The music stuns him. Kindertotenlieder. He makes no attempt to seek the words’ translation. The music is enough.

What we are not told is that Kindertotenlieder means ‘Songs on the Death of Children’. Does Jones know this? It’s impossible to tell, but where in other stories Williams might have played this for deadpan humour, here she leaves the awful irony of it half-submerged, allowing Jones his moment of wonder, of hope.

In Marilynne Robinson’s novel Gilead, another story of a pastor late in life, Reverend John Ames weighs up his past and confronts the present with a kind of stupefied wonder. So too Jones in ‘Taking Care’. But where Ames is granted expiation, Jones is granted only an ambiguously celestial ending:

Jones has readied everything carefully for his wife’s homecoming. The house is clean and orderly. For days he has restricted himself to only one part of the house to ensure that his clutter will be minimal. Jones helps his wife up the steps to the door. Together they enter the shining rooms.

What’s going on here? Is this simply a description of the clean rooms? Of course not. Is it an ascent to paradise? Perhaps not so much as that, but at least the recognition that there could be something beyond this purgatory.
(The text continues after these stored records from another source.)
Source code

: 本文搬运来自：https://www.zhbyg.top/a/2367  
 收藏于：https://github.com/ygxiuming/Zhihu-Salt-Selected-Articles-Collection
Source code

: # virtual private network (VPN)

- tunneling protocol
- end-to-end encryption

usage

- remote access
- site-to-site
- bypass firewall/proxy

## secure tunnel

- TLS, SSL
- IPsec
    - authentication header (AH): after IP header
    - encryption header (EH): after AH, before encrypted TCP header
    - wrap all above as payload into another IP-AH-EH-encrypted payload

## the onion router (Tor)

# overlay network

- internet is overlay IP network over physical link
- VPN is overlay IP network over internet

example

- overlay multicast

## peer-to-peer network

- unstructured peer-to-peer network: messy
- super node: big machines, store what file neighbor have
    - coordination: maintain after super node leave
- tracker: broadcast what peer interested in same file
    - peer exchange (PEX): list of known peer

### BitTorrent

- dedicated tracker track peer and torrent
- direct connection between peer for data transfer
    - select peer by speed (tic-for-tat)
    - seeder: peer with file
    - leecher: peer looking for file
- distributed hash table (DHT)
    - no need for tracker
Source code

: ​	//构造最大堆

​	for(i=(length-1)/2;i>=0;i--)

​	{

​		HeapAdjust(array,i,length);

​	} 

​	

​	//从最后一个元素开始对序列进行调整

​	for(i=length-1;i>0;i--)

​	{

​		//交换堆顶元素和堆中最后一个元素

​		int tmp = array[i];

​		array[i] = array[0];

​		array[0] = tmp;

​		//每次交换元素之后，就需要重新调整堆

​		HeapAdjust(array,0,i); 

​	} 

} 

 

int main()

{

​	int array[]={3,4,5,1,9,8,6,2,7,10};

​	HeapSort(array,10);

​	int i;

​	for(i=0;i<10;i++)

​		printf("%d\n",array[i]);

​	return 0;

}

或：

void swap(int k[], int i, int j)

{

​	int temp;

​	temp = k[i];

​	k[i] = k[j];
At the beginning of Denis Johnson’s debut novel Angels, Jamie arrives in Chicago with her two children and no money; relying on the kindness of strangers, she is raped. She takes up with Bill, a bankrobber who is later sentenced to death for shooting a security guard. Jamie’s children are taken away from her. Bill goes to the gas chamber. But in spite of everything that happens – and Angels is, on a temporal level, relentlessly bleak – there’s a sense of hope in all this, of Jamie and Bill moving towards the light of purgatory. As Bill awaits his trial, he experiences a kind of epiphany:

And then abruptly but very gently something happened, and it was Now. The moment broke apart and he saw its face. [This] was a world he might be lifted out of by a wind, but never by anything evil or thoughtless or without meaning. It was a world he could go to the gas chamber in, and die forever and never die.

For some writers, this is glimpse into the heart of things is the only solace they can give their characters. Bill must go to his execution; Jamie must go mad. Arnaut Daniel must spend a thousand years singing and weeping. Jones must watch his wife as she dies. In Williams, as in Johnson and Dante, there is only a dim light at the end of a narrow road, and not everyone finds the way out. But the light shines, just about.